#### Material for this task ####
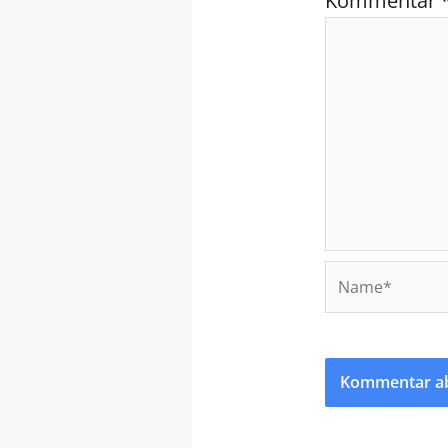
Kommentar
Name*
####
#### Material for this task ####
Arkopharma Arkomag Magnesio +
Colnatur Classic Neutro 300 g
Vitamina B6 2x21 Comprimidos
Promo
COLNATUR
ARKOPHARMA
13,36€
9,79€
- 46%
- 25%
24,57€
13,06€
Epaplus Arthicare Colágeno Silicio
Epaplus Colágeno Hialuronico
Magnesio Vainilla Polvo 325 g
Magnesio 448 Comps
####
#### Material for this task ####
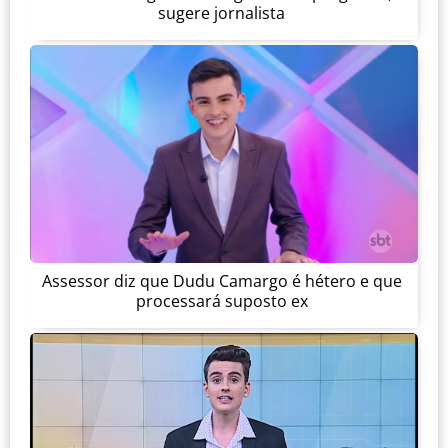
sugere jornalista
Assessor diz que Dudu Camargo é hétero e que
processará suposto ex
####
Beginning at the line that contains "sugere jornalista" and stopping after the line that contains "processará suposto ex", reproduce those lines verbatim, both end lines included.

Written response:
sugere jornalista
Assessor diz que Dudu Camargo é hétero e que
processará suposto ex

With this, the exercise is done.